Overstuffed club chairs flanked the Art Nouveau tile fireplace, and ancientkilimrugs added warm colors to the office. When pacing the room, which I did often, I sometimes wondered about the people who’d made these incredible rugs with their intricate and colorful designs.

I was pacing tonight, but not with those thoughts milling through my mind. As the haunting notes of Rachmaninov filled the air, I was instead transported back to the bookshop. And all I could do was replay the scene in my head. There was that first moment The Dancer floated in, seeming to walk on air.

And when she pressed her nose against the glass door where the first editions were kept. Her surprise when the cabinet door popped open made me smile all over again.

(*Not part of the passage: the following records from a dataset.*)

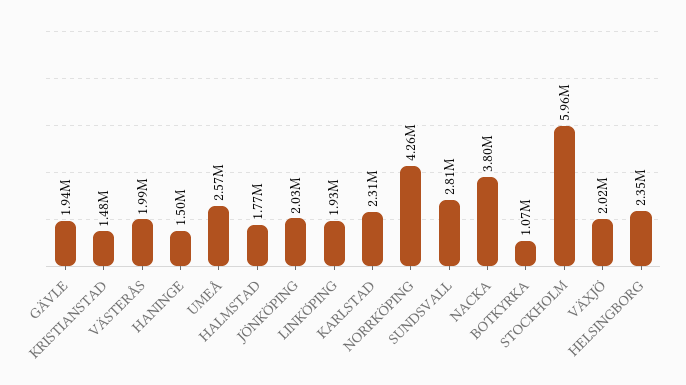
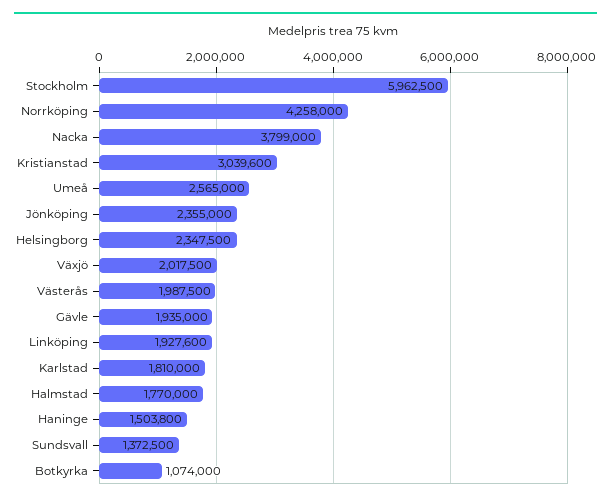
KRISTIANSTAD: 1480000 -> 3039600
JÖNKÖPING: 2030000 -> 2355000
KARLSTAD: 2310000 -> 1810000
SUNDSVALL: 2810000 -> 1372500

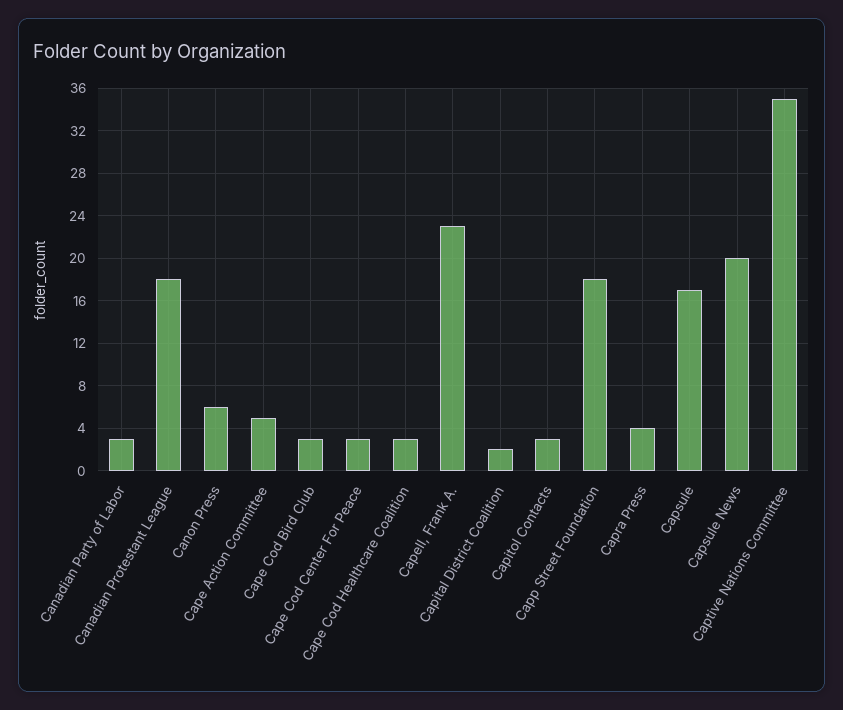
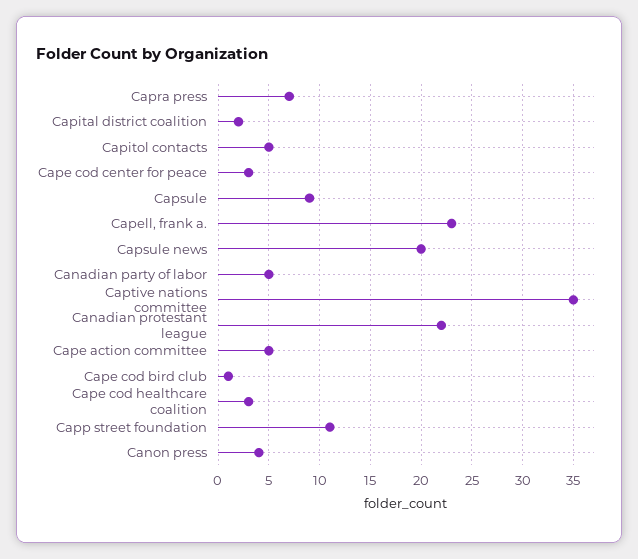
Canadian Party of Labor: 3 -> 5
Canadian Protestant League: 18 -> 22
Canon Press: 6 -> 4
Cape Cod Bird Club: 3 -> 1
Capitol Contacts: 3 -> 5
Capp Street Foundation: 18 -> 11
Capra Press: 4 -> 7
Capsule: 17 -> 9

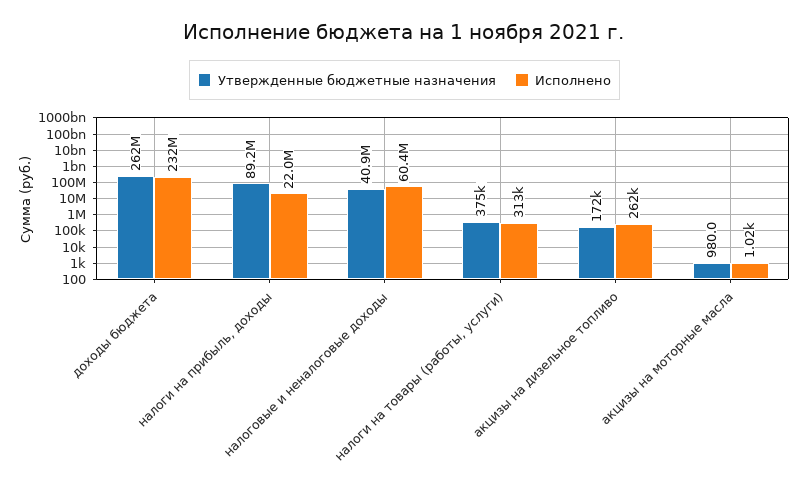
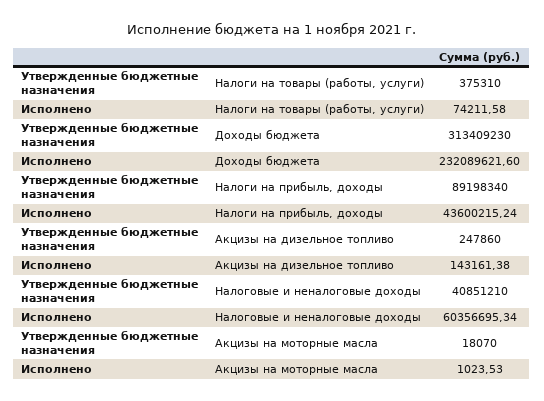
Утвержденные бюджетные назначения, доходы бюджета: 262000000 -> 313409230
Исполнено, налоги на прибыль, доходы: 22000000 -> 43600215.24
Исполнено, налоги на товары (работы, услуги): 313000 -> 74211.58
Утвержденные бюджетные назначения, акцизы на дизельное топливо: 172000 -> 247860
Исполнено, акцизы на дизельное топливо: 262000 -> 143161.38
Утвержденные бюджетные назначения, акцизы на моторные масла: 980 -> 18070

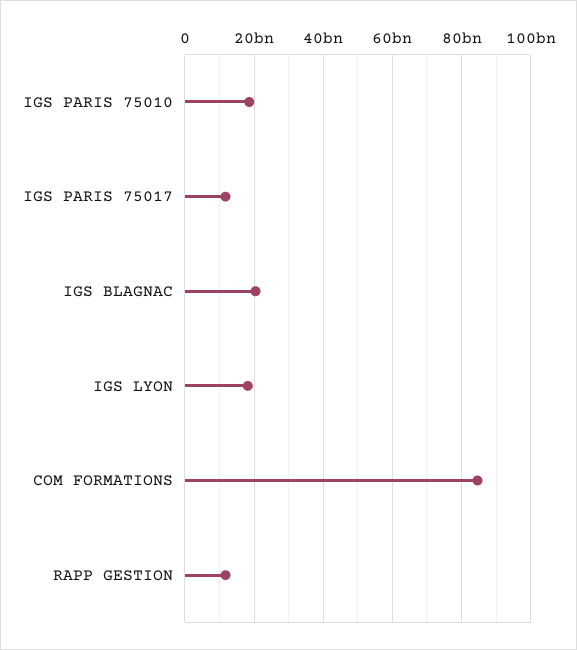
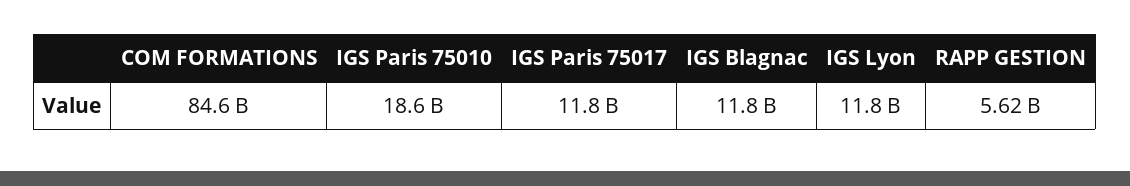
IGS BLAGNAC: 20000000000 -> 11800000000
IGS LYON: 18000000000 -> 11800000000
RAPP GESTION: 12000000000 -> 5620000000

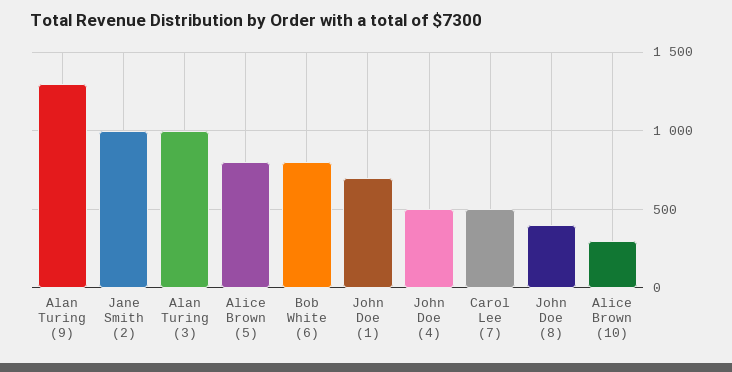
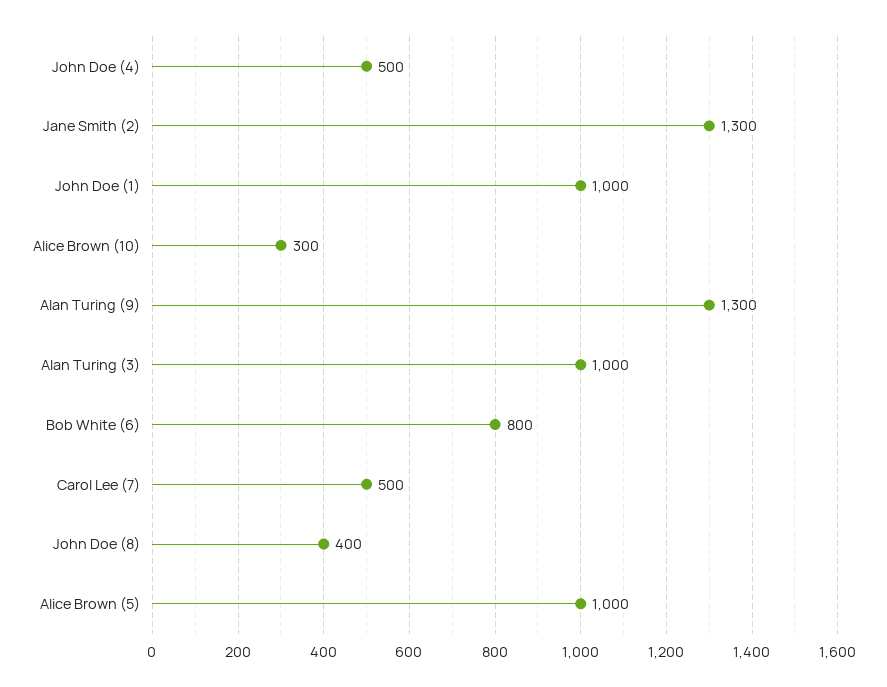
Jane Smith (2): 1000 -> 1300
Alice Brown (5): 800 -> 1000
John Doe (1): 700 -> 1000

If she’d left the bookshop at that moment, I would have remembered her for her loveliness and nothing more.

But then I discovered she was a smartass with unparalleled nerve—a complete contradiction to the graceful, delicate creature I first observed in that dreadful coat.

I drank some whiskey, closed my eyes and allowed the flavor to suffuse my palate. All I could see were those two big emerald eyes staring up at me and those full pouty lips, soft and inviting. I gave her the choice, to kiss or not to kiss. The challenge in her gaze told me everything I wanted to know.